Thursday, February 26, 2004

Out of the Mouths of Babes

I've been blessed to sit at the feet of some of the finest proclaimers of God's Word in the world. And not one of them has explained the gospel better than my children.

This week, my 7-year-old son, Andrew, perfectly personified Christ's claim that admission to the kingdom of God was predicated on growing young. "Anyone who will not receive the kingdom of God like a little child..." Last Friday, he came home from school complaining of a toothache. The missus took a look and was alarmed to discover what looked like a crack in the back right molar, a permanent tooth that just came in a couple of weeks ago.
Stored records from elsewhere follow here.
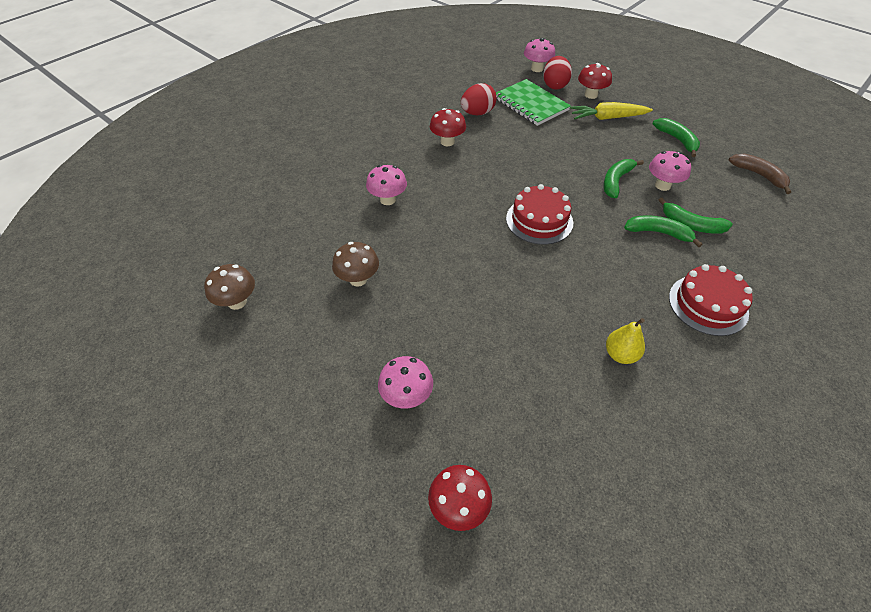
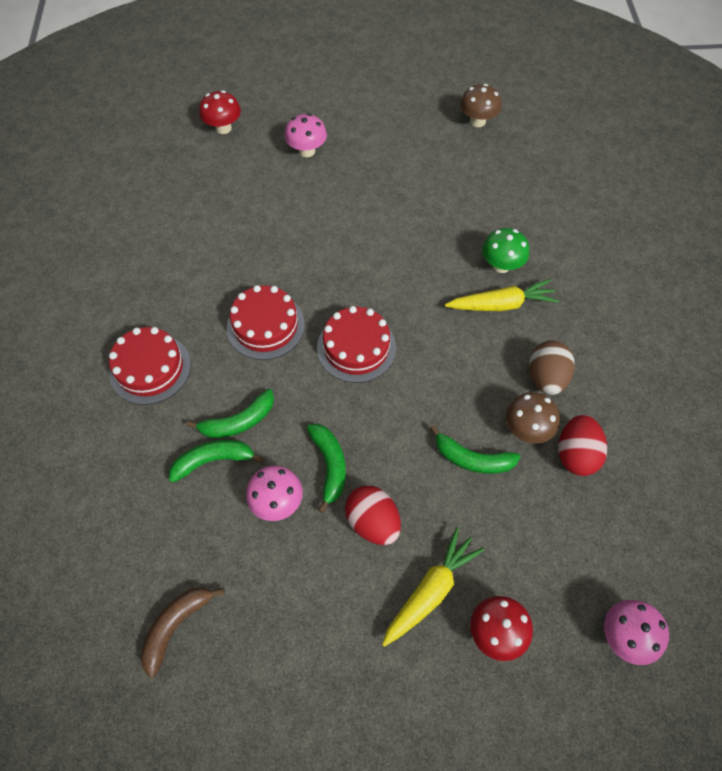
camera: 135 degrees right, 10 degrees up
brown mushroom [332,242,379,287] -> brown mushroom moved to [506,392,560,444]
pink mushroom [366,165,407,205] -> green mushroom [482,228,529,273]
red mushroom [430,108,466,146] -> brown egg [529,340,575,395]
green notebook [496,79,571,126] -> none
red egg [543,56,572,90] -> red egg moved to [345,486,401,545]
yellow pear [606,318,645,364] -> none
green banana [653,118,700,157] -> green banana moved to [430,425,520,474]
brown banana [728,154,791,194] -> brown banana turned 120 degrees clockwise [141,587,225,678]
none -> red cake [227,285,305,360]
none -> yellow carrot [445,279,559,311]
She immediately called our dentist, who said he'd be surprised if it was indeed cracked because that rarely happens in someone so young. When he saw Andrew Monday morning, he was surprised all right but for different and more distressing reasons. He said that new permanent tooth was, for lack of a better term, dead and would have to come out, as in Wednesday. Furthermore, he was concerned there could be problems with his other permanent teeth currently beneath the skin. This had nothing to do with poor hygiene; this was about something potentially endemic.

Obviously, the missus and I were very concerned that something significant was wrong with our oldest, maybe something beyond just his gumline. That night, during our nightly reflection time in which we ask the boys what part of the day brought them the most and least joy, Andrew put a face on what Jesus said about children and the kingdom of God. When asked what part of his day brought him the most joy - not the least but the most - our son said, "I felt the most joy when the dentist found out something was wrong with my tooth and that he knew what to do to fix it." His most joyful moment of that day was the discovery that one of his permanent teeth was coming out for good. Andrew takes after me in a lot of ways. I hope in this way I can take after him.

The tooth did indeed come out Wednesday, as did the dentist's discovery that this appears to have been an isolated incident after all. Still, it's a week I won't soon forget. Out of the same precious mouth came both tooth and truth. The former changed Andrew's life; the latter changed mine.